Loopytiles · 06/07/2018 07:22

How old are you both?

Do you both have US citizenship? What were your long term plans, before dating your bf?

Loopytiles · 06/07/2018 07:25

What would work opportunities for YOU be like in the (city?) he wishes to move to?

I stayed in London when I would have preferred to move back to my home city, which was possible workwise, because of my then bf (now DH) and it did cause arguments and resentment on my part. Essentially, the relationship continuing was contingent upon me living where he wanted to, when he wouldn’t do the same for me.

DangerNoodle · 06/07/2018 07:34

I did this (ok, it's England so not that far really) but what we did was we took a good year to decide if that place was right for us. We took week long holidays in summer and winter so we could see if we still loved the place in miserable weather. We visited the town during market days and other busy times to see if we could cope with the traffic. We stayed in the rundown part of town as well as the nice bits.

You don't say if either of you have been to this place before, if you intend to buy or rent or if either of you have your dream jobs either where you are or where you want to go.

With regards to the "should I go because my man wants me to" aspect - only you can decide that.

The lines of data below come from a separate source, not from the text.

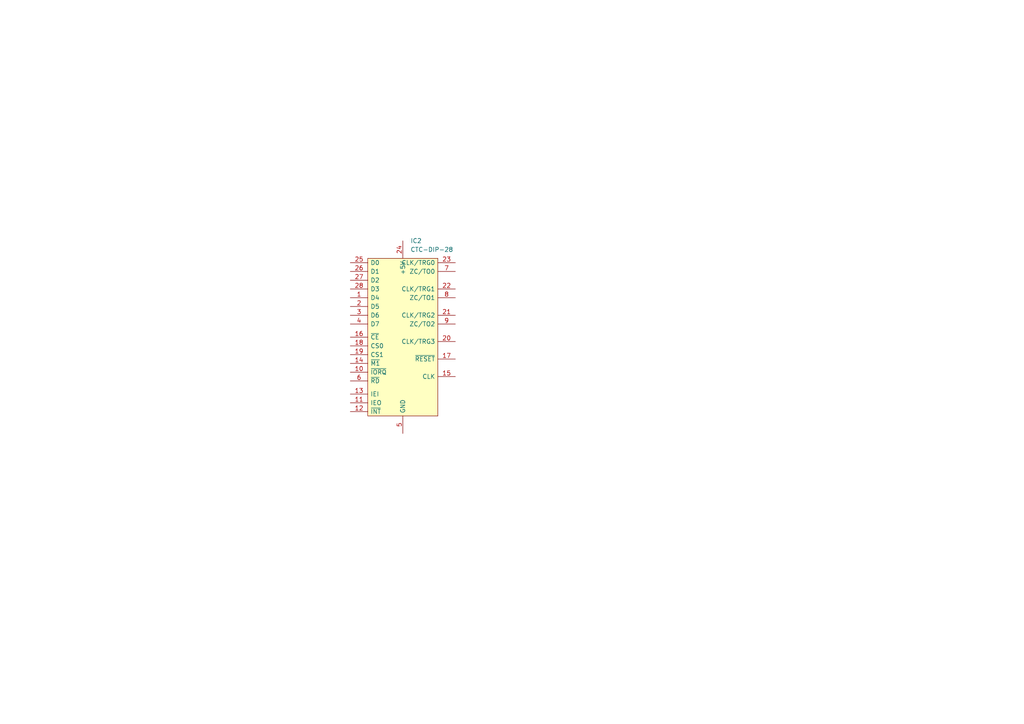
<source format=kicad_sch>
(kicad_sch
	(version 20231120)
	(generator "eeschema")
	(generator_version "8.0")
	(uuid "f26ca02f-93af-4df3-94b5-20168ea5dcf9")
	(paper "A4")
	
	(symbol
		(lib_id "Zilog_Z80_Peripherals:CTC-DIP-28")
		(at 106.68 74.93 0)
		(unit 1)
		(exclude_from_sim no)
		(in_bom yes)
		(on_board yes)
		(dnp no)
		(fields_autoplaced yes)
		(uuid "49110c2c-06a2-4e7c-a6c5-57901d311977")
		(property "Reference" "IC2"
			(at 119.0341 69.85 0)
			(effects
				(font
					(size 1.27 1.27)
				)
				(justify left)
			)
		)
		(property "Value" "CTC-DIP-28"
			(at 119.0341 72.39 0)
			(effects
				(font
					(size 1.27 1.27)
				)
				(justify left)
			)
		)
		(property "Footprint" "Package_DIP:DIP-28_W15.24mm_LongPads"
			(at 143.51 49.53 0)
			(effects
				(font
					(size 1.27 1.27)
				)
				(justify left)
				(hide yes)
			)
		)
		(property "Datasheet" "http://www.zilog.com/docs/z80/ps0181.pdf"
			(at 143.51 52.07 0)
			(effects
				(font
					(size 1.27 1.27)
				)
				(justify left)
				(hide yes)
			)
		)
		(property "Description" "Z8430 Zilog CTC"
			(at 143.51 54.61 0)
			(effects
				(font
					(size 1.27 1.27)
				)
				(justify left)
				(hide yes)
			)
		)
		(property "Height" "5.21"
			(at 143.51 57.15 0)
			(effects
				(font
					(size 1.27 1.27)
				)
				(justify left)
				(hide yes)
			)
		)
		(property "Manufacturer_Name" "Zilog"
			(at 143.51 59.69 0)
			(effects
				(font
					(size 1.27 1.27)
				)
				(justify left)
				(hide yes)
			)
		)
		(property "Manufacturer_Part_Number" "Z84C3010PEG"
			(at 143.51 62.23 0)
			(effects
				(font
					(size 1.27 1.27)
				)
				(justify left)
				(hide yes)
			)
		)
		(property "Mouser Part Number" "692-Z84C3010PEG"
			(at 143.51 64.77 0)
			(effects
				(font
					(size 1.27 1.27)
				)
				(justify left)
				(hide yes)
			)
		)
		(property "Mouser Price/Stock" "https://www.mouser.com/Search/Refine.aspx?Keyword=692-Z84C3010PEG"
			(at 143.51 67.31 0)
			(effects
				(font
					(size 1.27 1.27)
				)
				(justify left)
				(hide yes)
			)
		)
		(pin "22"
			(uuid "0ca1b390-e14e-42e4-9a33-9504399461b3")
		)
		(pin "15"
			(uuid "de4e4e21-bd70-4341-9d28-6af44fc8a35c")
		)
		(pin "18"
			(uuid "a423bbc1-db69-4e60-8d7d-bf41529fb848")
		)
		(pin "21"
			(uuid "ce9cc152-fbcf-413e-bfb5-80b19000b8e0")
		)
		(pin "12"
			(uuid "35be67ea-1b7e-4949-a868-17f29519bcb7")
		)
		(pin "5"
			(uuid "48d2fd11-0567-4929-81fb-d88a2328c934")
		)
		(pin "2"
			(uuid "b21a5953-3df2-4d02-91ef-57de12d3e063")
		)
		(pin "4"
			(uuid "41b59dec-8feb-4fc5-ac1e-eaf5ab8e7f5a")
		)
		(pin "8"
			(uuid "52c2fcde-40ea-4d55-9cde-55109b625fa2")
		)
		(pin "11"
			(uuid "d9ec141c-4214-4a88-b3af-7fa02e734047")
		)
		(pin "10"
			(uuid "3601b248-2f80-4171-8aa2-2ceb4e53ab0e")
		)
		(pin "1"
			(uuid "eba46ff2-50bd-488d-9890-41ec27cbb8a2")
		)
		(pin "23"
			(uuid "97fdadcc-b67d-44f5-9d20-f6bd6f81a5ed")
		)
		(pin "14"
			(uuid "15d275b9-6f4a-42bb-a8a9-8b44e57ffb99")
		)
		(pin "27"
			(uuid "92c02481-ffbb-41f9-b2d6-4c2652d75193")
		)
		(pin "24"
			(uuid "26f899a7-5c69-4b2d-a948-7f28b0d32225")
		)
		(pin "20"
			(uuid "d87c91a3-4914-46c8-89a0-2ad10b6b13ce")
		)
		(pin "13"
			(uuid "8df3d6bf-9b95-4a4c-bfc9-4eec1b005800")
		)
		(pin "19"
			(uuid "80fbfe00-2a06-48f1-a0d8-e9dae31d4fd8")
		)
		(pin "26"
			(uuid "99c4235c-7c0f-48d7-ba59-96a82eec4312")
		)
		(pin "6"
			(uuid "6c9bd84c-f3b4-4d82-974e-998fb8da8da2")
		)
		(pin "17"
			(uuid "15e89d35-09c3-472f-ad7e-59bacd024534")
		)
		(pin "7"
			(uuid "67d659d7-63f8-48c5-855d-b0e8381601a0")
		)
		(pin "3"
			(uuid "08730a1e-5951-43fe-88d0-0d46c0dcd127")
		)
		(pin "9"
			(uuid "fa3a3615-7b90-4790-abda-afa7d5c245e1")
		)
		(pin "25"
			(uuid "02c51fb5-d5d3-41e9-a175-f3a20f156c32")
		)
		(pin "16"
			(uuid "4c1261fc-a22b-4638-beae-da78416a39e7")
		)
		(pin "28"
			(uuid "8926f73f-f8c7-4236-901c-02cb21c42c03")
		)
		(instances
			(project ""
				(path "/ca48b56d-33a4-442b-b1b9-aaf2c2c8d68d/10d96c99-6c47-4ff2-8f09-d84fcc76eff9"
					(reference "IC2")
					(unit 1)
				)
			)
		)
	)
)

</source>
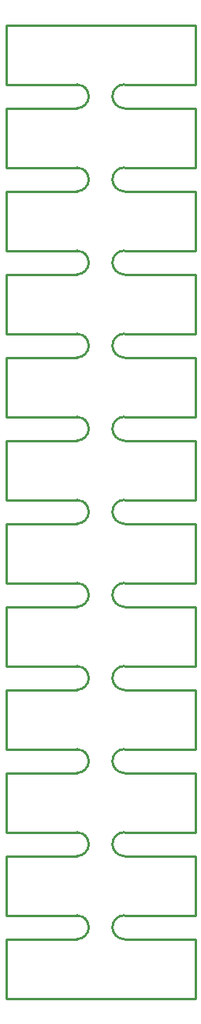
<source format=gbr>
G04 start of page 4 for group 2 idx 2 *
G04 Title: (unknown), outline *
G04 Creator: pcb 20140316 *
G04 CreationDate: Wed 03 Jan 2018 02:51:44 AM GMT UTC *
G04 For: railfan *
G04 Format: Gerber/RS-274X *
G04 PCB-Dimensions (mil): 1000.00 4200.00 *
G04 PCB-Coordinate-Origin: lower left *
%MOIN*%
%FSLAX25Y25*%
%LNOUTLINE*%
%ADD30C,0.0100*%
G54D30*X90000Y250000D02*Y275000D01*
Y215000D02*Y240000D01*
Y180000D02*Y205000D01*
X60000Y275000D02*X90000D01*
X60000Y250000D02*X90000D01*
X60000Y240000D02*X90000D01*
X60000Y215000D02*X90000D01*
X60000Y205000D02*X90000D01*
X60000Y180000D02*X90000D01*
X10000Y415000D02*Y390000D01*
Y380000D02*Y355000D01*
Y345000D02*Y320000D01*
Y310000D02*Y285000D01*
X40000D01*
X60000D02*X90000D01*
Y415000D02*X10000D01*
Y390000D02*X40000D01*
X10000Y380000D02*X40000D01*
X10000Y355000D02*X40000D01*
X10000Y345000D02*X40000D01*
X10000Y320000D02*X40000D01*
X60000D02*X90000D01*
X10000Y310000D02*X40000D01*
X60000D02*X90000D01*
Y390000D02*Y415000D01*
X60000Y390000D02*X90000D01*
X60000Y380000D02*X90000D01*
Y285000D02*Y310000D01*
Y355000D02*Y380000D01*
Y320000D02*Y345000D01*
X60000Y355000D02*X90000D01*
X60000Y345000D02*X90000D01*
Y145000D02*Y170000D01*
Y110000D02*Y135000D01*
Y75000D02*Y100000D01*
Y40000D02*Y65000D01*
X10000Y170000D02*X40000D01*
X10000Y145000D02*X40000D01*
X10000Y135000D02*X40000D01*
X60000Y170000D02*X90000D01*
X60000Y145000D02*X90000D01*
X60000Y135000D02*X90000D01*
X60000Y110000D02*X90000D01*
X60000Y100000D02*X90000D01*
X60000Y75000D02*X90000D01*
X60000Y65000D02*X90000D01*
X10000Y40000D02*X40000D01*
X60000D02*X90000D01*
X10000Y275000D02*Y250000D01*
Y275000D02*X40000D01*
X10000Y250000D02*X40000D01*
X10000Y240000D02*X40000D01*
X10000Y205000D02*Y180000D01*
Y170000D02*Y145000D01*
Y135000D02*Y110000D01*
Y100000D02*Y75000D01*
Y240000D02*Y215000D01*
X40000D01*
X10000Y205000D02*X40000D01*
X10000Y180000D02*X40000D01*
X10000Y65000D02*Y40000D01*
X90000Y5000D02*Y30000D01*
X10000Y5000D02*X90000D01*
X10000Y30000D02*X40000D01*
X60000D02*X90000D01*
X10000D02*Y5000D01*
Y110000D02*X40000D01*
X10000Y100000D02*X40000D01*
X10000Y75000D02*X40000D01*
X10000Y65000D02*X40000D01*
X45000Y315000D02*G75*G03X40000Y320000I-5000J0D01*G01*
X45000Y315000D02*G75*G02X40000Y310000I-5000J0D01*G01*
X45000Y280000D02*G75*G03X40000Y285000I-5000J0D01*G01*
X45000Y280000D02*G75*G02X40000Y275000I-5000J0D01*G01*
X55000Y315000D02*G75*G03X60000Y310000I5000J0D01*G01*
X55000Y280000D02*G75*G02X60000Y285000I5000J0D01*G01*
X55000Y280000D02*G75*G03X60000Y275000I5000J0D01*G01*
X55000Y245000D02*G75*G02X60000Y250000I5000J0D01*G01*
X55000Y245000D02*G75*G03X60000Y240000I5000J0D01*G01*
X45000Y350000D02*G75*G03X40000Y355000I-5000J0D01*G01*
X45000Y350000D02*G75*G02X40000Y345000I-5000J0D01*G01*
X55000Y350000D02*G75*G02X60000Y355000I5000J0D01*G01*
X55000Y350000D02*G75*G03X60000Y345000I5000J0D01*G01*
X45000Y385000D02*G75*G03X40000Y390000I-5000J0D01*G01*
X45000Y385000D02*G75*G02X40000Y380000I-5000J0D01*G01*
X55000Y385000D02*G75*G02X60000Y390000I5000J0D01*G01*
X55000Y385000D02*G75*G03X60000Y380000I5000J0D01*G01*
X55000Y315000D02*G75*G02X60000Y320000I5000J0D01*G01*
X45000Y245000D02*G75*G03X40000Y250000I-5000J0D01*G01*
X45000Y245000D02*G75*G02X40000Y240000I-5000J0D01*G01*
X45000Y210000D02*G75*G03X40000Y215000I-5000J0D01*G01*
X45000Y210000D02*G75*G02X40000Y205000I-5000J0D01*G01*
X55000Y210000D02*G75*G02X60000Y215000I5000J0D01*G01*
X55000Y210000D02*G75*G03X60000Y205000I5000J0D01*G01*
X55000Y175000D02*G75*G02X60000Y180000I5000J0D01*G01*
X55000Y175000D02*G75*G03X60000Y170000I5000J0D01*G01*
X45000Y175000D02*G75*G03X40000Y180000I-5000J0D01*G01*
X45000Y175000D02*G75*G02X40000Y170000I-5000J0D01*G01*
X45000Y140000D02*G75*G03X40000Y145000I-5000J0D01*G01*
X45000Y140000D02*G75*G02X40000Y135000I-5000J0D01*G01*
X45000Y105000D02*G75*G03X40000Y110000I-5000J0D01*G01*
X45000Y105000D02*G75*G02X40000Y100000I-5000J0D01*G01*
X55000Y140000D02*G75*G02X60000Y145000I5000J0D01*G01*
X55000Y140000D02*G75*G03X60000Y135000I5000J0D01*G01*
X55000Y105000D02*G75*G02X60000Y110000I5000J0D01*G01*
X55000Y105000D02*G75*G03X60000Y100000I5000J0D01*G01*
X55000Y70000D02*G75*G02X60000Y75000I5000J0D01*G01*
X55000Y70000D02*G75*G03X60000Y65000I5000J0D01*G01*
X45000Y70000D02*G75*G03X40000Y75000I-5000J0D01*G01*
X45000Y70000D02*G75*G02X40000Y65000I-5000J0D01*G01*
X45000Y35000D02*G75*G03X40000Y40000I-5000J0D01*G01*
X45000Y35000D02*G75*G02X40000Y30000I-5000J0D01*G01*
X55000Y35000D02*G75*G02X60000Y40000I5000J0D01*G01*
X55000Y35000D02*G75*G03X60000Y30000I5000J0D01*G01*
M02*

</source>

I would suggest doing what I did and at the end of it you will at least be able to make an informed decision.

Loopytiles · 06/07/2018 07:37

If you don’t have US citizenship, or don’t wish to stay in the US long term, there are even bigger Qs.

DangerNoodle · 06/07/2018 07:38

Ah sorry, I missed the part about digging things up being the job. Daft question, is it gold mining?

NotARegularPenguin · 06/07/2018 07:51

What do you do work wise? Would you get a similar job at the new town?

I agree that you'd get to like another town and that this would be easier than finding a new partner if current one is working well for you.

ThroughThickAndThin01 · 06/07/2018 07:57

I heard a corny saying too, something like it’s not “could you live in x place with dp, but it’s whether you could live without in any place without him”. That’s clumsily put but I hope the meaning comes across.

I’d rather live anywhere with dh, than utopia without him.

Loopytiles · 06/07/2018 13:46

Reciprocity is also important, though.

pennycarbonara · 06/07/2018 13:58

I'm noticing the absence of pronouns in the OP's posts. So I am wondering if it's relevant that LGBT scenes and communities are relatively small - perhaps OP's partner would like to move away from one where everyone knows about what happened with the ex and hears stuff the ex said.